The Company continues to aggressively seek new applications for flameless technology beyond its current applications. The Company is currently working on a pilot project with a major customer involving the disposal of facility waste water via a flameless evaporation system. The Company expects to complete its field testing of this new system by the end of third quarter. This system, if successful, could generate substantial savings for the end user by lowering waste water disposal costs. This system is currently in a patent pending status.

As a result of the recently announced financing, the Company wishes to provide updated earnings guidance for 2005. Leader expects diluted earnings per share to range between 12 and 17 cents for the fiscal period ending December 31, 2005. Leader will not be issuing further revenue or earnings guidance as a number of analysts currently provide research coverage and estimates of corporate performance.

Leader Energy Services provides essential field services for oil and gas well stimulation from three locations in Grande Prairie, Red Deer and Hinton, Alberta. Leader supplies coiled tubing and flameless nitrogen pumping services as well as other flameless equipment and services. Further information on Leader can be found under the Company's listing at www.sedar.com and on the Company's website at www.leaderenergy.com.

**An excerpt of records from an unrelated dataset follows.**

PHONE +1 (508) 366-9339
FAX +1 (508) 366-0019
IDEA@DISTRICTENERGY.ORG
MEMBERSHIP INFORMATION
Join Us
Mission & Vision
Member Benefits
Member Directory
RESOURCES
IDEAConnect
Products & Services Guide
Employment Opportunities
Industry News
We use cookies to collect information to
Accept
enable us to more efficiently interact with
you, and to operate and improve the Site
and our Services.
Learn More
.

Certain statements contained in this press release, including statements which may contain words such as "could", "should", "expect", "estimate", "believe", "likely", "will", or estimates of business activity, and similar expressions and statements relating to matters that are not historical facts, are forward looking statements. Such statements involve known and unknown risks and uncertainties that may cause the actual results, performance or achievements of Leader to be materially different from any future results, performance or achievements expressed or implied by such forward looking statements. Factors include commodity prices, demand for oil and gas related products and service, competition, political and economic conditions, demand and acceptance of new products and ways of doing business, changes in laws and regulations to which Leader is subject, and the ability to attract and retain key personnel.

The TSX Venture Exchange has not reviewed and does not accept responsibility for the adequacy or accuracy of this news release.